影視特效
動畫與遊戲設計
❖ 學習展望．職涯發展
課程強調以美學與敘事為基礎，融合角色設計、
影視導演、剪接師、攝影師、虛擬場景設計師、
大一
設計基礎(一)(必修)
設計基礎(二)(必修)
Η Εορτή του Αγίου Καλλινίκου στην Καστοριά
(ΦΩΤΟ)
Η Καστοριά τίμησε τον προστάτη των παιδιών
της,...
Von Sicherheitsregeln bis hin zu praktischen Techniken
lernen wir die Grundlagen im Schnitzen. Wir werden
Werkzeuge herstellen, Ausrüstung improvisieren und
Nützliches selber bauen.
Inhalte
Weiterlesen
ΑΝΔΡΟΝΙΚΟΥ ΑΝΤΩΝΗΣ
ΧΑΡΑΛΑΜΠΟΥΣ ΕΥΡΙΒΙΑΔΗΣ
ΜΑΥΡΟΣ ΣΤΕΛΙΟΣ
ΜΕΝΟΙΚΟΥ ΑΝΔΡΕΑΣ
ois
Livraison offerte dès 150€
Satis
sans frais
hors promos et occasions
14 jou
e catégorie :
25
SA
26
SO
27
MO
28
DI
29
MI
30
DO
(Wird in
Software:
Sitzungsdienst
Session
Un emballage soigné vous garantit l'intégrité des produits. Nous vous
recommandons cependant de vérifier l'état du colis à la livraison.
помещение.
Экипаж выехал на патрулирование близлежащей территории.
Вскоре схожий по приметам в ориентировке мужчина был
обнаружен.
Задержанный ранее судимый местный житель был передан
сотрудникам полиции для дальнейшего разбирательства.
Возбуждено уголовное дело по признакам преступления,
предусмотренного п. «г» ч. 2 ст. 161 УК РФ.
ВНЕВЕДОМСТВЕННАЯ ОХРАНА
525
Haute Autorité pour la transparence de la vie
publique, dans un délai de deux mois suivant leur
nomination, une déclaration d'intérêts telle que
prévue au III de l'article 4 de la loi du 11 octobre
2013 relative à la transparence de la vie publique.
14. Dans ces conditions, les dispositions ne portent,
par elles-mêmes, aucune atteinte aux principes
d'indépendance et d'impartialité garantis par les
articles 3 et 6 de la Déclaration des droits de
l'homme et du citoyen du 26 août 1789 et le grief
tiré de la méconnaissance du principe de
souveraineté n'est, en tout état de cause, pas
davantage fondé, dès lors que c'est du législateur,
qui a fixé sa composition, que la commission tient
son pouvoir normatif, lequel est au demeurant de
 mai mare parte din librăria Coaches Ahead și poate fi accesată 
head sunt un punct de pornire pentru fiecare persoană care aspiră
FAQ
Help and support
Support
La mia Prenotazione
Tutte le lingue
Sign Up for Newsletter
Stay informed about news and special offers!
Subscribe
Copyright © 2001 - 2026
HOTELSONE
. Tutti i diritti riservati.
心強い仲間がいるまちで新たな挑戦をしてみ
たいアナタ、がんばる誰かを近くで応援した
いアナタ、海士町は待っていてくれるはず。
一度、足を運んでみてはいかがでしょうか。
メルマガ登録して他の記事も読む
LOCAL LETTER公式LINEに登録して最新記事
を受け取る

· · · ·

*What is being asked*:
Output each line of the data exactly as it stands above.

*Final answer*:
影視特效
動畫與遊戲設計
❖ 學習展望．職涯發展
課程強調以美學與敘事為基礎，融合角色設計、
影視導演、剪接師、攝影師、虛擬場景設計師、
大一
設計基礎(一)(必修)
設計基礎(二)(必修)
Η Εορτή του Αγίου Καλλινίκου στην Καστοριά
(ΦΩΤΟ)
Η Καστοριά τίμησε τον προστάτη των παιδιών
της,...
Von Sicherheitsregeln bis hin zu praktischen Techniken
lernen wir die Grundlagen im Schnitzen. Wir werden
Werkzeuge herstellen, Ausrüstung improvisieren und
Nützliches selber bauen.
Inhalte
Weiterlesen
ΑΝΔΡΟΝΙΚΟΥ ΑΝΤΩΝΗΣ
ΧΑΡΑΛΑΜΠΟΥΣ ΕΥΡΙΒΙΑΔΗΣ
ΜΑΥΡΟΣ ΣΤΕΛΙΟΣ
ΜΕΝΟΙΚΟΥ ΑΝΔΡΕΑΣ
ois
Livraison offerte dès 150€
Satis
sans frais
hors promos et occasions
14 jou
e catégorie :
25
SA
26
SO
27
MO
28
DI
29
MI
30
DO
(Wird in
Software:
Sitzungsdienst
Session
Un emballage soigné vous garantit l'intégrité des produits. Nous vous
recommandons cependant de vérifier l'état du colis à la livraison.
помещение.
Экипаж выехал на патрулирование близлежащей территории.
Вскоре схожий по приметам в ориентировке мужчина был
обнаружен.
Задержанный ранее судимый местный житель был передан
сотрудникам полиции для дальнейшего разбирательства.
Возбуждено уголовное дело по признакам преступления,
предусмотренного п. «г» ч. 2 ст. 161 УК РФ.
ВНЕВЕДОМСТВЕННАЯ ОХРАНА
525
Haute Autorité pour la transparence de la vie
publique, dans un délai de deux mois suivant leur
nomination, une déclaration d'intérêts telle que
prévue au III de l'article 4 de la loi du 11 octobre
2013 relative à la transparence de la vie publique.
14. Dans ces conditions, les dispositions ne portent,
par elles-mêmes, aucune atteinte aux principes
d'indépendance et d'impartialité garantis par les
articles 3 et 6 de la Déclaration des droits de
l'homme et du citoyen du 26 août 1789 et le grief
tiré de la méconnaissance du principe de
souveraineté n'est, en tout état de cause, pas
davantage fondé, dès lors que c'est du législateur,
qui a fixé sa composition, que la commission tient
son pouvoir normatif, lequel est au demeurant de
 mai mare parte din librăria Coaches Ahead și poate fi accesată 
head sunt un punct de pornire pentru fiecare persoană care aspiră
FAQ
Help and support
Support
La mia Prenotazione
Tutte le lingue
Sign Up for Newsletter
Stay informed about news and special offers!
Subscribe
Copyright © 2001 - 2026
HOTELSONE
. Tutti i diritti riservati.
心強い仲間がいるまちで新たな挑戦をしてみ
たいアナタ、がんばる誰かを近くで応援した
いアナタ、海士町は待っていてくれるはず。
一度、足を運んでみてはいかがでしょうか。
メルマガ登録して他の記事も読む
LOCAL LETTER公式LINEに登録して最新記事
を受け取る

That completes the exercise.